Published 'Radial-VCReg: More Informative Representation Learning through Radial Gaussianization' at NeurIPS 2025 Workshop on Unifying Representations in Neural Models; 'Improving Pre-trained Self-Supervised Embeddings Through Effective Entropy Maximization' at AISTATS 2025; 'Squeezing Water from a Stone: Improving Pre-trained Self-Supervised Embeddings Through Effective Entropy Maximization' at NeurIPS 2024 Workshop on Self-Supervised Learning - Theory and Practice; 'Self-Supervised Learning to Guide Scientifically Relevant Terrain Categorization in Martian Terrain Images' at IEEE/CVF Conference on Computer Vision and Pattern Recognition Workshops (CVPRW) 2022; 'Nonparallel emotional speech conversion' at Annual Conference of the International Speech Communication Association (INTERSPEECH) 2019; 'Pedestrian Detection in Thermal Images using Saliency Maps' at IEEE/CVF Conference on Computer Vision and Pattern Recognition Workshops (CVPRW) 2019.
Research Experience
Completed two research internships at Apple and one at Philips Lighting Research, working on topics ranging from scene understanding to audio processing.
Education
Ph.D. Candidate, UMass Amherst, Manning College of Information & Computer Sciences, Advisor: Erik Learned-Miller.
Background
Research interests include machine learning (self-supervised learning, unsupervised learning, information theory) and computer vision (scene understanding, object detection, tracking).

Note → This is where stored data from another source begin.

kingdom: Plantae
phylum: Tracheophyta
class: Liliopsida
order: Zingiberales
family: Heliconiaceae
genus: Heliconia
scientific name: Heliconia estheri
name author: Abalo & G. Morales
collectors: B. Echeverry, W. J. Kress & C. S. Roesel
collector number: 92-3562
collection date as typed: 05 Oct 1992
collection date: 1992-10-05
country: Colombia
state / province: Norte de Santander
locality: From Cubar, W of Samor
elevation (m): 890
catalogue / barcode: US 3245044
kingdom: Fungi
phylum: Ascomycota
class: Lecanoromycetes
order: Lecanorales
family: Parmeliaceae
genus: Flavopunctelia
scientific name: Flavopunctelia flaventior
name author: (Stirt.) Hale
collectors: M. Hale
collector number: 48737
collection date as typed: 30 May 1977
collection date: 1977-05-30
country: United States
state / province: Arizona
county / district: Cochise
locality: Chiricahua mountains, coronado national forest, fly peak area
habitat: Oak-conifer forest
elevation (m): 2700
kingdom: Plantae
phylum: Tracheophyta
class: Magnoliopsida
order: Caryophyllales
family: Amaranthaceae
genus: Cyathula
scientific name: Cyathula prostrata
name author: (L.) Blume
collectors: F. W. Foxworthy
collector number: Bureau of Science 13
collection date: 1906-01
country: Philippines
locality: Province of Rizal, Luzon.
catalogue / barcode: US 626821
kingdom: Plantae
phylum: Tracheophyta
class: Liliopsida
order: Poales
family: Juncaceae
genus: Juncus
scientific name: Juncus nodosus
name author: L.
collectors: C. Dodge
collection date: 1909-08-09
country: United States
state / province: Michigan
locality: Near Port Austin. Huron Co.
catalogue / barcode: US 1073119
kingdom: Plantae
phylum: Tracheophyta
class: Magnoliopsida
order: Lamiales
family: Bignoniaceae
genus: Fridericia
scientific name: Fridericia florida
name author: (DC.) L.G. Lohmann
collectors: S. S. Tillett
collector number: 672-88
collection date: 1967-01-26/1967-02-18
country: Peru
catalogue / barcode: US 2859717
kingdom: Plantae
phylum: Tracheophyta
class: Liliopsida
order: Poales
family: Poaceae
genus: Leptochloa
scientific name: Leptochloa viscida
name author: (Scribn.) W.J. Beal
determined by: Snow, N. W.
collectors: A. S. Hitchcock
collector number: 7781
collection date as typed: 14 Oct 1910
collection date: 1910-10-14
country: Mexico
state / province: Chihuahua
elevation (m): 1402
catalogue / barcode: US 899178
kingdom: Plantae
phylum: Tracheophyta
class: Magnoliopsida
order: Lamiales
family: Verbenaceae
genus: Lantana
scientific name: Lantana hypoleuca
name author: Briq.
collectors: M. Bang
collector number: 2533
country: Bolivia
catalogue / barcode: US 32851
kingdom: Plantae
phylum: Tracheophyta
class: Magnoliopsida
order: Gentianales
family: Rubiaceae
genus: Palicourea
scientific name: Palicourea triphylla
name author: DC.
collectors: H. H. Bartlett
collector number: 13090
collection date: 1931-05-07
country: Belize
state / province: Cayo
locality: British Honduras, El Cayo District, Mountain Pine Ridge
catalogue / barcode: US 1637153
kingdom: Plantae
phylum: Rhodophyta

A Ph.D. candidate at the Manning College of Information & Computer Sciences, UMass Amherst, supervised by Erik Learned-Miller. Has also worked with Mario Parente from RHOgroup and Ina Fiterau from InfoFusion lab.
Miscellany
In free time, loves experimenting with coffee brewing techniques (inspired by James Hoffman), going on long rides on his road bike, and listening to classic rock music (big fan of Queen).